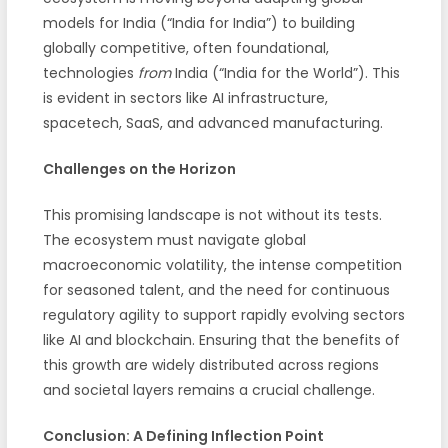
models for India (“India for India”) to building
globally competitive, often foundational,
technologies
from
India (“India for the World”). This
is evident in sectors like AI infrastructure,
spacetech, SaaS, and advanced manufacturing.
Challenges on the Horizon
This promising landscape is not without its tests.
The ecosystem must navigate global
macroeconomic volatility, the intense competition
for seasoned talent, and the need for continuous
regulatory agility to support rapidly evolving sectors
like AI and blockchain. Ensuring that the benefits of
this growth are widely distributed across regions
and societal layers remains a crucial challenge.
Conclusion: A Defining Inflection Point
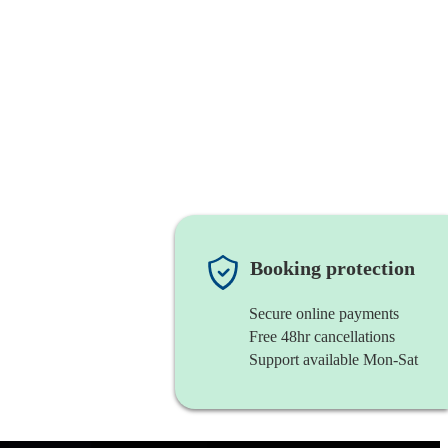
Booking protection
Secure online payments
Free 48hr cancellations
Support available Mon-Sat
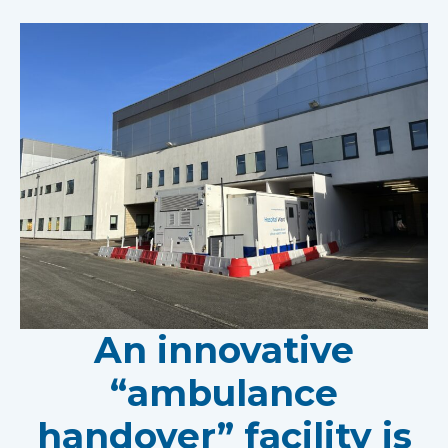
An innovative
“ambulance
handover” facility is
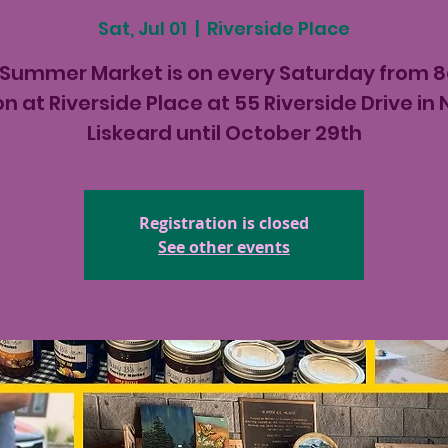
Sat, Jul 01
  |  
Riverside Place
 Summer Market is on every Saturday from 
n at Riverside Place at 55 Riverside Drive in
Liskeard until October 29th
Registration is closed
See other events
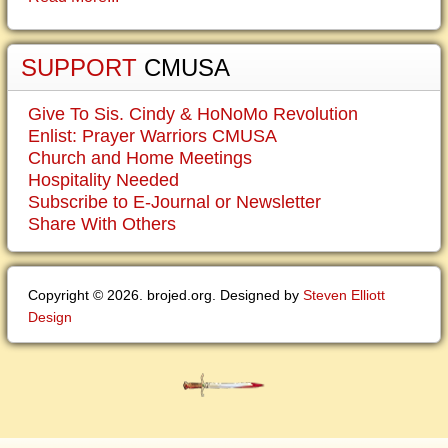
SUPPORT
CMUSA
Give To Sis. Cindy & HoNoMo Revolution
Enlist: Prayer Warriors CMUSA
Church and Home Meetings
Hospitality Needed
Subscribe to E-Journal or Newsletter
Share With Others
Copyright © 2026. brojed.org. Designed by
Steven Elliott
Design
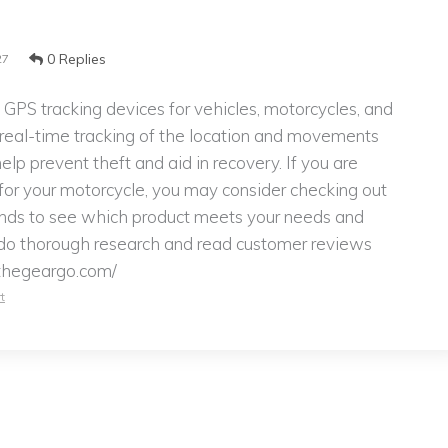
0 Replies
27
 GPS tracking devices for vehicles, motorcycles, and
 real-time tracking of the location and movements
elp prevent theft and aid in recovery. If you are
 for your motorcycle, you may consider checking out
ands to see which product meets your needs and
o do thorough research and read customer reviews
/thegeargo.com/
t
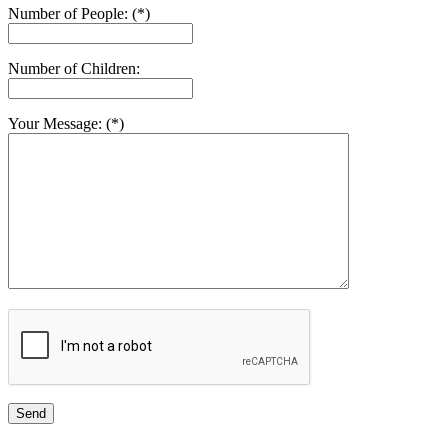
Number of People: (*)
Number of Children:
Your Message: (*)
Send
▬▬▬
# What you will do
Extract all of the text from the listing above, line for line and without alteration, leaving the pictures out of your answer.

# Task answer
models for India (“India for India”) to building
globally competitive, often foundational,
technologies
from
India (“India for the World”). This
is evident in sectors like AI infrastructure,
spacetech, SaaS, and advanced manufacturing.
Challenges on the Horizon
This promising landscape is not without its tests.
The ecosystem must navigate global
macroeconomic volatility, the intense competition
for seasoned talent, and the need for continuous
regulatory agility to support rapidly evolving sectors
like AI and blockchain. Ensuring that the benefits of
this growth are widely distributed across regions
and societal layers remains a crucial challenge.
Conclusion: A Defining Inflection Point
Booking protection
Secure online payments
Free 48hr cancellations
Support available Mon-Sat
An innovative
“ambulance
handover” facility is
Sat, Jul 01
  |  
Riverside Place
 Summer Market is on every Saturday from 
n at Riverside Place at 55 Riverside Drive in
Liskeard until October 29th
Registration is closed
See other events
SUPPORT
CMUSA
Give To Sis. Cindy & HoNoMo Revolution
Enlist: Prayer Warriors CMUSA
Church and Home Meetings
Hospitality Needed
Subscribe to E-Journal or Newsletter
Share With Others
Copyright © 2026. brojed.org. Designed by
Steven Elliott
Design
0 Replies
27
 GPS tracking devices for vehicles, motorcycles, and
 real-time tracking of the location and movements
elp prevent theft and aid in recovery. If you are
 for your motorcycle, you may consider checking out
ands to see which product meets your needs and
o do thorough research and read customer reviews
/thegeargo.com/
t
Number of People: (*)
Number of Children:
Your Message: (*)
Send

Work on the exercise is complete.